Краска сбежала с лица государыни.
– Маленький негодяй! – вскричала она. – Каждое твое слово будет стоить тебе лишнего часа пыток!
– Что же, – усмехнулся Идасси, – это-то и означает, что я прав.
Государыня в сердцах швырнула на пол фонарь и вышла вон.
* * *В это время в народе распространился слух, что во дворце что-то неладно. Никто из низших людей не видел государя на церемонии Семи Зернышек. Слухи густели, густели, и кое-кто начал открыто поговаривать о том, что наставник государя, Даттам, зарезал молодого государя и подменил его барсуком. Барсук принял государеву личину и совершал самые гнусные поступки.

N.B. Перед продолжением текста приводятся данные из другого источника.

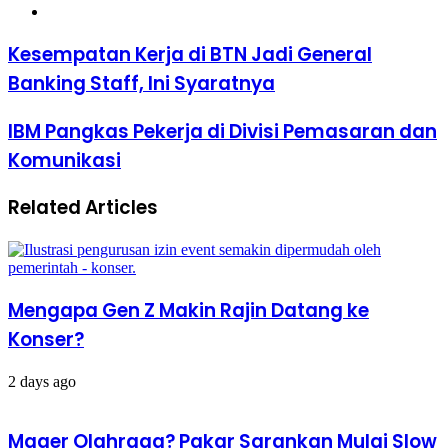
Website
Kesempatan
Kesempatan Kerja di BTN Jadi General
Kerja
Banking Staff, Ini Syaratnya
di
BTN
Jadi
IBM
IBM Pangkas Pekerja di Divisi Pemasaran dan
General
Pangkas
Komunikasi
Banking
Pekerja
Staff,
di
Ini
Divisi
Related Articles
Syaratnya
Pemasaran
dan
Komunikasi
Mengapa Gen Z Makin Rajin Datang ke
Konser?
2 days ago
Mager Olahraga? Pakar Sarankan Mulai Slow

Но на этом шакуники не остановились и решили извести государыню колдовством, которым они владели в совершенстве. В платье государыни нашли зашитую лягушачью лапку. Под окнами откопали истыканного иголками ихневмона. Из-под ножки стула в зале Ста Полей извлекли злокозненный амулет.
Народ волновался, требуя расправы над шакуниками. В конце концов заговорщиков схватили. Казна вздохнула свободней, получив не менее трехсот миллионов, а всем остальным завладел народ.

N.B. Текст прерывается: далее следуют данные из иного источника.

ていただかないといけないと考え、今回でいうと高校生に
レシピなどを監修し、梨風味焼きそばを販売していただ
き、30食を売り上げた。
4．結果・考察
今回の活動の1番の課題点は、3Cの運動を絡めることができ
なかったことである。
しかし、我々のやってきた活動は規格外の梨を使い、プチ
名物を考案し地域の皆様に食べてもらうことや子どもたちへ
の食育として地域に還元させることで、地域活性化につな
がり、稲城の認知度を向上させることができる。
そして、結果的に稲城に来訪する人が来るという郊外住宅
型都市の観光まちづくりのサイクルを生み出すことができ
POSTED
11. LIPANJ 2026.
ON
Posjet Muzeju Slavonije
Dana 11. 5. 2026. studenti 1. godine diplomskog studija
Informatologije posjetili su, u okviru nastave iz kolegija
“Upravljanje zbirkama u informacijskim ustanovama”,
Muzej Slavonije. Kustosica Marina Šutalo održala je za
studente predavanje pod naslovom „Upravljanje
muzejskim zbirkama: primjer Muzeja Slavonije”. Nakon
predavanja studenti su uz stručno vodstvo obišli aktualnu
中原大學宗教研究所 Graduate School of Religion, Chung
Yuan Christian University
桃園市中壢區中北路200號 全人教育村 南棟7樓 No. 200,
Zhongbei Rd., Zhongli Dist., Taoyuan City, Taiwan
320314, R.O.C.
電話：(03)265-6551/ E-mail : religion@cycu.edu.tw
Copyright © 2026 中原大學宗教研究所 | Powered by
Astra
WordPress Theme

Что же до банкнот банка Шакуника – то все обязательства по их обмену взяла на себя казна. Правда, в связи с этим была такая паника, что многие, далеко отстоящие от власти, продавали их буквально за гроши. Помощник министра финансов Чареника и первый министр Руш через подставных лиц скупили много таких дешевых билетов и выкупили их потом в казне по полной стоимости. В то время возникло даже выражение «взятка билетами Шакуника», то есть взятка такими деньгами, из которых нижестоящий даритель вовсе не может извлечь никакой пользы, а вышестоящий, наоборот, может.
* * *Вот минула еще неделя, и месяц, и другой, и Идасси по-прежнему лежал в камере, как волчонок, зализывающий раны. Никого к нему не пускали, кроме писцов и палачей, и теперь эти люди, добывая из него показания, обращались с ним как нельзя хуже, так что Идасси приучился вздрагивать и сжиматься в комок, когда слышал шум открываемой двери.

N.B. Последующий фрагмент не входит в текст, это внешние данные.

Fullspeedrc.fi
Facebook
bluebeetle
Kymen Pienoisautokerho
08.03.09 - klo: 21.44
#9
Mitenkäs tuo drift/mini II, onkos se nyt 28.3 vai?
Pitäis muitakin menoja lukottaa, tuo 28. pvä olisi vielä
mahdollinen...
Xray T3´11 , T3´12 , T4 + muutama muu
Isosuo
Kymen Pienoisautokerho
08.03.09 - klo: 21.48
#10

От него совсем не требовали, чтобы он рассказывал о собственных планах, а все время настаивали, чтобы он признался в сообщничестве с заговорщиками-шакуниками, и в конце концов Идасси подписал все, что они хотели. После этого Идасси переодели в чистое платье и перевели в более светлое место, и по этим признакам Идасси догадался, что его скоро казнят.
А на следующую ночь он проснулся оттого, что в его камере ярко горел свет, и, открыв глаза, он увидел, что в его ногах стоит государыня Касия и держит в руке фонарь в форме лотосового цветка.
– Ты сказал мне слова, которые женщина вряд ли забудет, – промолвила Касия, – и получил за эти слова сполна. И все же я исполню любую твою просьбу, не считая, конечно, просьбы о помиловании.
Идасси помолчал и сказал:
– Самая страшная доля для человека – умереть без наследников. Тогда душу его топчут в аду, как траву, а род его засыхает как разбитое молнией дерево. Мне семнадцать лет, и у меня нет ни сына, ни брата. Прошу тебя – вели привести мне женщину из веселого дома, чтобы я мог оставить в ней свое семя.